Kaczyński tłumaczył, że chroni "polski kapitał" przed próbą zniszczenia przez zdominowany w tamtym czasie przez zagranicznych inwestorów sektor bankowy, przy okazji pomagając "zapleczu finansowemu PiS", jak często określane były SKOK-i, w funkcjonowaniu bez dodatkowych obciążeń zwiększających bezpieczeństwo, które były obowiązkowe dla banków.
- Pan Prezydent nie jest przeciwnikiem nadzoru państwowego nad SKOK-ami (...) Jednakże uważa, że przyjęte w ustawie rozwiązania są zbyt daleko idące i naruszają konstytucyjne zasady, w tym zasadę zaufania obywatela do państwa i stanowionego przez nie prawa oraz art. 12 Konstytucji RP gwarantujący wolność tworzenia i działania spółdzielni - tłumaczył w 2009 roku Andrzej Duda, pracownik Kancelarii Prezydenta Lecha Kaczyńskiego.
Decyzja, interpretowana przez polityków z innych formacji jak obrona interesów Prawa i Sprawiedliwości (gdy partia była w opozycji, SKOK-i hojnie reklamowały się w mediach kojarzonych z formacją), miała niezamierzony efekt uboczny: opóźniła moment, w którym państwo uzyskało realne narzędzia nadzorcze. Wykorzystali to przestępcy, którzy większość środków ukradli właśnie w czasie, gdy już wiedzieli, że okno na ich proceder się kończy. Dla dziesiątek tysięcy udziałowców SKOK Wołomin oznaczało to finansową tragedię, a 781 osób straciło łącznie 119,8 mln zł, co często było majątkiem życia.
Afera SKOK Wołomin
Etapy i wolumen wyłudzeń
SKOK Wołomin. Syndyk odzyskiwał pieniądze od… okradzionych
Gdy 3 miliardy złotych wyparowały z systemu, a prezesi SKOK Wołomin zniknęli lub trafili do aresztów, w kasie pozostała gigantyczna dziura budżetowa. Wtedy na scenę wkroczył syndyk masy upadłościowej, Lechosław Kochański, którego zadaniem było odzyskanie pieniędzy na spłatę wierzycieli. Ponieważ odzyskiwanie majątku od grupy przestępczej szło opornie, syndyk sięgnął po łatwiejszy cel – szeregowych, często nieświadomych klientów kasy.

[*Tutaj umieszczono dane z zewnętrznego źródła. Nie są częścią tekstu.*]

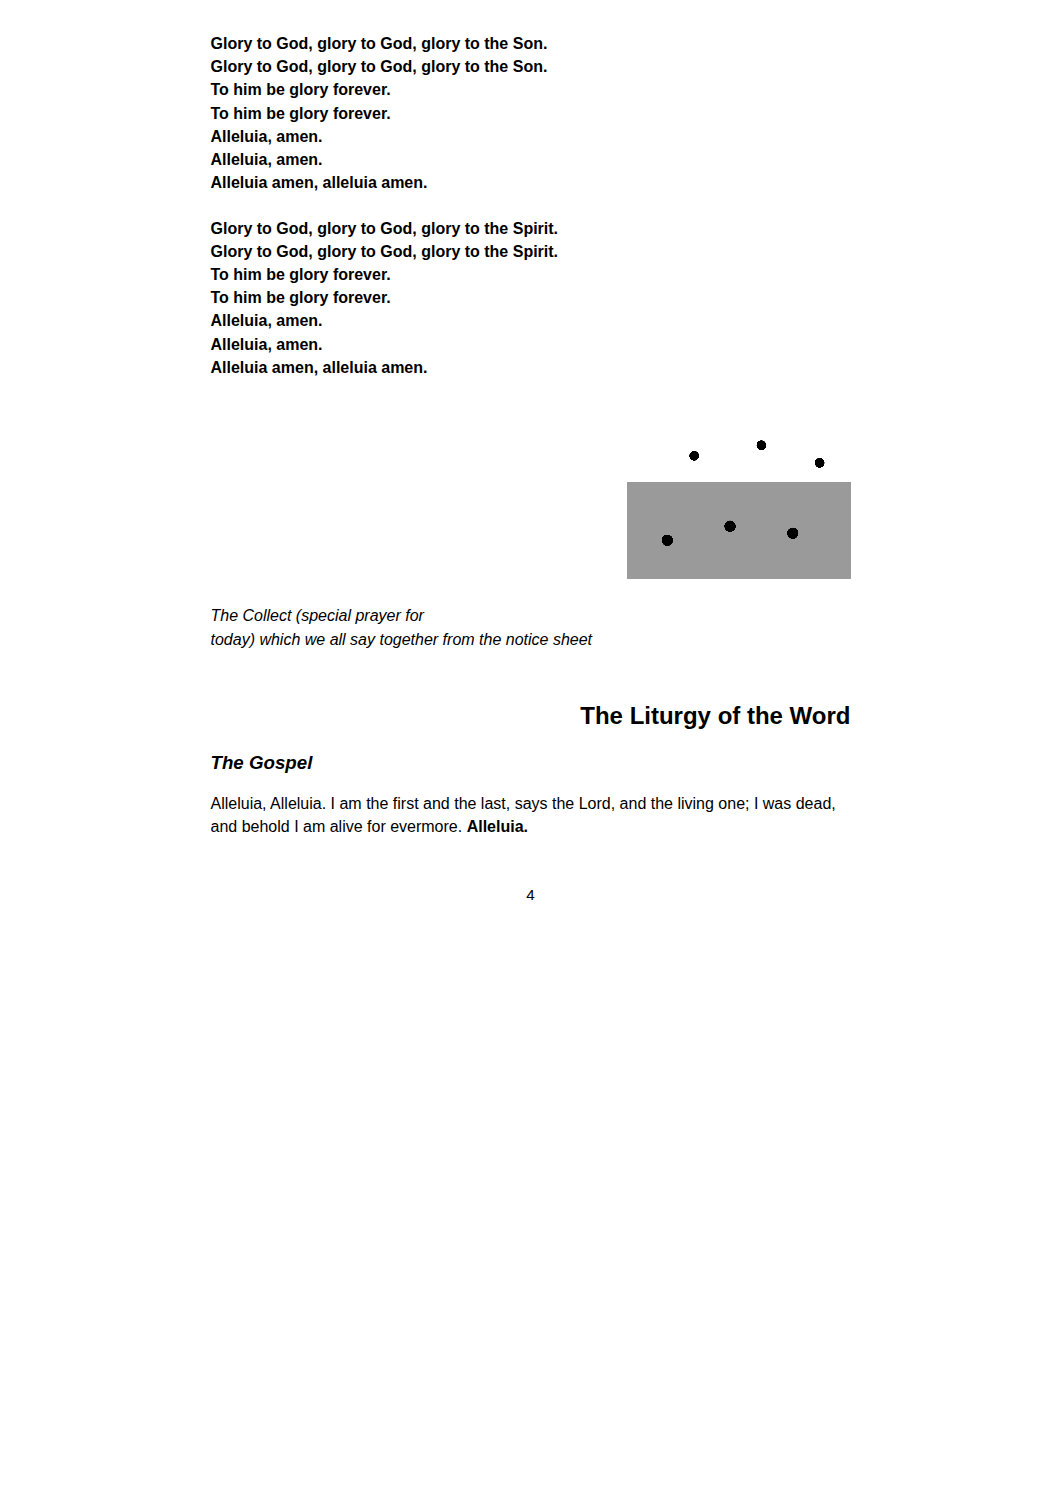Glory to God, glory to God, glory to the Son.
Glory to God, glory to God, glory to the Son.
To him be glory forever.
To him be glory forever.
Alleluia, amen.
Alleluia, amen.
Alleluia amen, alleluia amen.
Glory to God, glory to God, glory to the Spirit.
Glory to God, glory to God, glory to the Spirit.
To him be glory forever.
To him be glory forever.
Alleluia, amen.
Alleluia, amen.
Alleluia amen, alleluia amen.
The Collect (special prayer for
today) which we all say together from the notice sheet
The Liturgy of the Word
The Gospel
Alleluia, Alleluia. I am the first and the last, says the Lord, and the living one; I was dead, and behold I am alive for evermore. Alleluia.
4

Wykorzystując zapisy prawa spółdzielczego oraz statutu kasy, który przewidywał odpowiedzialność członków za straty do podwójnej wysokości posiadanych udziałów, rozpoczął masową wysyłkę wezwań do zapłaty.
Mechanizm pułapki był prosty: emeryci, skuszeni reklamami o bezpiecznych lokatach, podpisywali przy okienku standardowe dokumenty, często nie wiedząc, że stają się członkami spółdzielni z obowiązkiem pokrywania jej długów. Po upadku Wołomina otrzymali listy polecone z żądaniem dopłaty kilkuset lub nawet kilku tysięcy złotych. Dla wielu z nich był to wyrok. Syndyk nie poprzestał na wezwaniach – wytoczył łącznie około 9800 spraw sądowych przeciwko udziałowcom SKOK Wołomin.
Działanie to było zgodne z obowiązkami syndyka i wynikało z konstrukcji postępowania upadłościowego. W praktyce jednak oznaczało, że część poszkodowanych została objęta egzekucjami, bo formalnie występowali jako dłużnicy spółdzielni, mimo że realnie byli jej ofiarami.
Dramat tych ludzi wybrzmiał najgłośniej w programach interwencyjnych. W reportażu „Interwencji” telewizji Polsat jedna z roztrzęsionych seniorek, trzymając w ręku pismo od syndyka, pytała wprost do kamery: "Ja mam 1300 zł emerytury. Skąd mam wziąć te pieniądze? Mam przestać jeść?". W tym samym materiale inna poszkodowana, nie kryjąc oburzenia na działania państwa, stwierdziła: "To jest rozbój w biały dzień w majestacie prawa".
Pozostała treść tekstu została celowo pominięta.